▶ [Source information]:
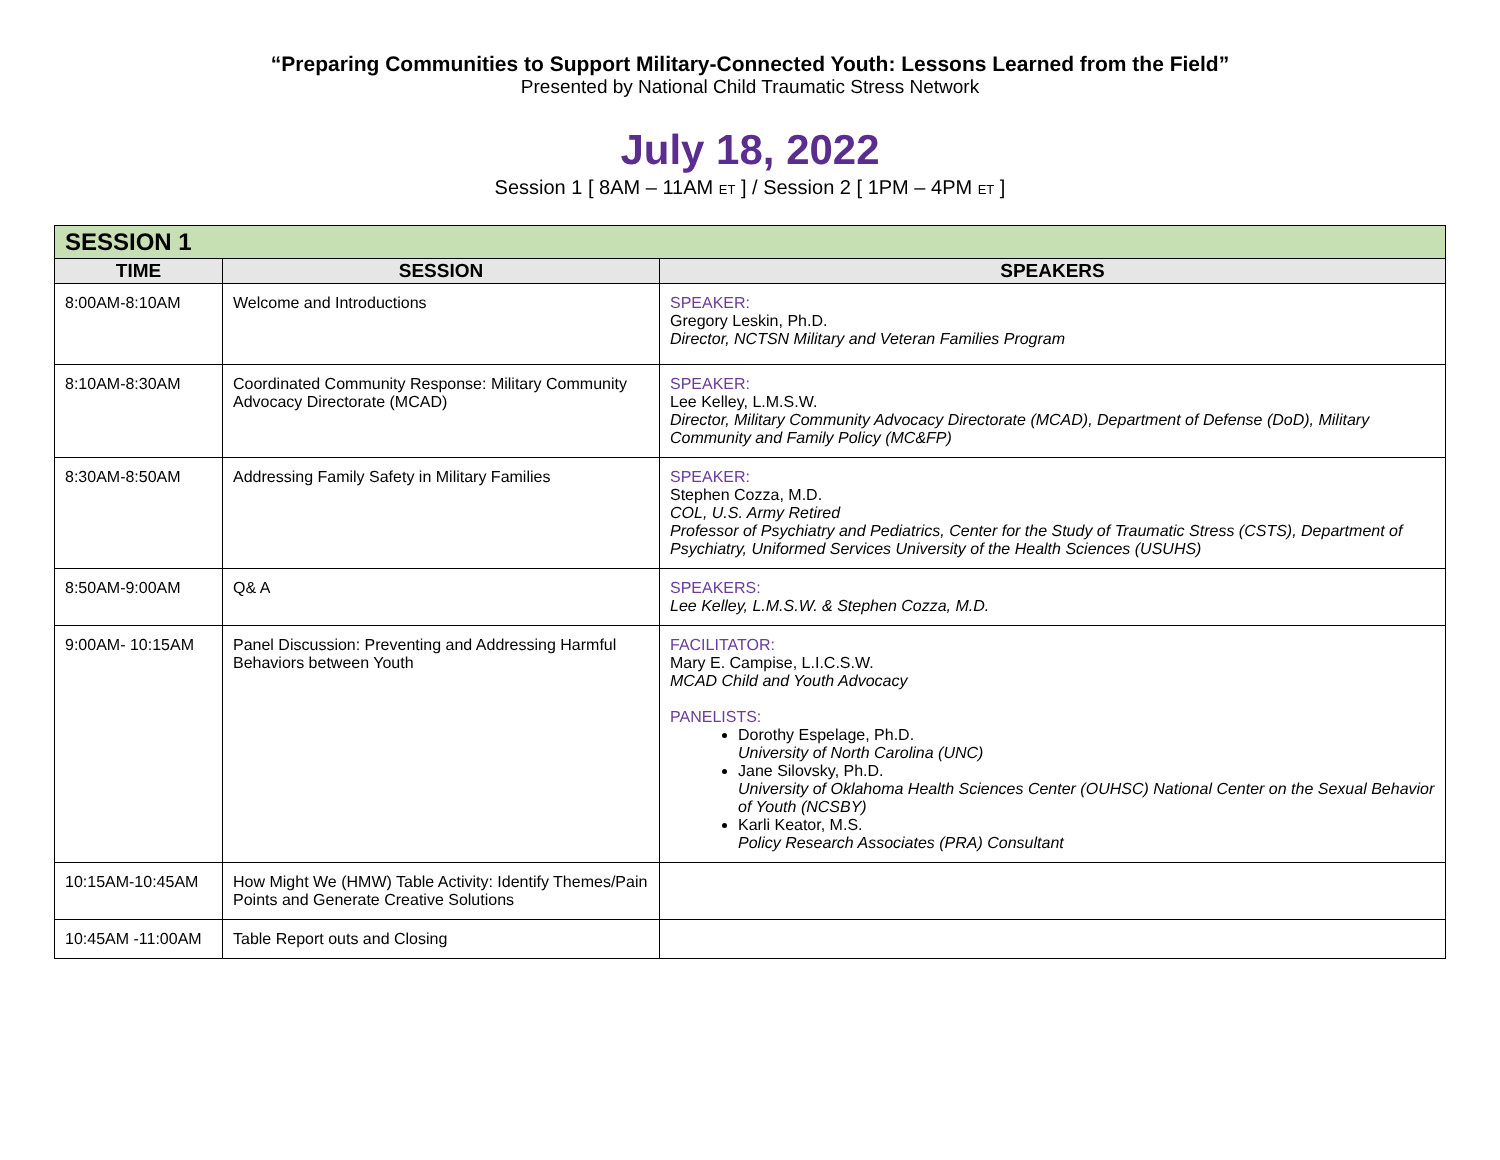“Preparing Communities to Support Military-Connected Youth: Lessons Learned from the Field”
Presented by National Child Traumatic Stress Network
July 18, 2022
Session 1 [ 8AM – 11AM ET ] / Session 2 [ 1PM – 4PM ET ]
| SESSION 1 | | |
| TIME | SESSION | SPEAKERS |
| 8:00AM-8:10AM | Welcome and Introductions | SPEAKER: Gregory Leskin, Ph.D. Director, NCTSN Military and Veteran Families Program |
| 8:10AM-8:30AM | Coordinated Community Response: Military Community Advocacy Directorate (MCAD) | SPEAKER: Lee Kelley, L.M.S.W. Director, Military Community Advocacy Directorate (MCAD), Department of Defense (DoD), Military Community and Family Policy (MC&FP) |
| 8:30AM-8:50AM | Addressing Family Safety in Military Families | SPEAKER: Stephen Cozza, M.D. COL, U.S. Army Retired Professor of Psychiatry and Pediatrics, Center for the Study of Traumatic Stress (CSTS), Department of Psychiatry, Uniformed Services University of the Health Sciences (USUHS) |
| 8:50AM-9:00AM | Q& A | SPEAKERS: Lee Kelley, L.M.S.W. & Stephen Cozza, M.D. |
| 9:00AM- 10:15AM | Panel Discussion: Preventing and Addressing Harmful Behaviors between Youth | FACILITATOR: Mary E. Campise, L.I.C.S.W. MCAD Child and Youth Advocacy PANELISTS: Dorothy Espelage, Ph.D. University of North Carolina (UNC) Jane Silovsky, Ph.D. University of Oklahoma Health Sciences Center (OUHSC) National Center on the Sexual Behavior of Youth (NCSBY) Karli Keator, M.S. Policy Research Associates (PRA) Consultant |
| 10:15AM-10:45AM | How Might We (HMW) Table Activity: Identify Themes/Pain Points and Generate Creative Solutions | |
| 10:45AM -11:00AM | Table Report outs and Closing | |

▶ [What is being asked]:
Exactly as they appear above, print all the lines, but not the pictures.

▶ [Reply to the exercise]:
“Preparing Communities to Support Military-Connected Youth: Lessons Learned from the Field”
Presented by National Child Traumatic Stress Network
July 18, 2022
Session 1 [ 8AM – 11AM ET ] / Session 2 [ 1PM – 4PM ET ]
| SESSION 1 | | |
| TIME | SESSION | SPEAKERS |
| 8:00AM-8:10AM | Welcome and Introductions | SPEAKER: Gregory Leskin, Ph.D. Director, NCTSN Military and Veteran Families Program |
| 8:10AM-8:30AM | Coordinated Community Response: Military Community Advocacy Directorate (MCAD) | SPEAKER: Lee Kelley, L.M.S.W. Director, Military Community Advocacy Directorate (MCAD), Department of Defense (DoD), Military Community and Family Policy (MC&FP) |
| 8:30AM-8:50AM | Addressing Family Safety in Military Families | SPEAKER: Stephen Cozza, M.D. COL, U.S. Army Retired Professor of Psychiatry and Pediatrics, Center for the Study of Traumatic Stress (CSTS), Department of Psychiatry, Uniformed Services University of the Health Sciences (USUHS) |
| 8:50AM-9:00AM | Q& A | SPEAKERS: Lee Kelley, L.M.S.W. & Stephen Cozza, M.D. |
| 9:00AM- 10:15AM | Panel Discussion: Preventing and Addressing Harmful Behaviors between Youth | FACILITATOR: Mary E. Campise, L.I.C.S.W. MCAD Child and Youth Advocacy PANELISTS: Dorothy Espelage, Ph.D. University of North Carolina (UNC) Jane Silovsky, Ph.D. University of Oklahoma Health Sciences Center (OUHSC) National Center on the Sexual Behavior of Youth (NCSBY) Karli Keator, M.S. Policy Research Associates (PRA) Consultant |
| 10:15AM-10:45AM | How Might We (HMW) Table Activity: Identify Themes/Pain Points and Generate Creative Solutions | |
| 10:45AM -11:00AM | Table Report outs and Closing | |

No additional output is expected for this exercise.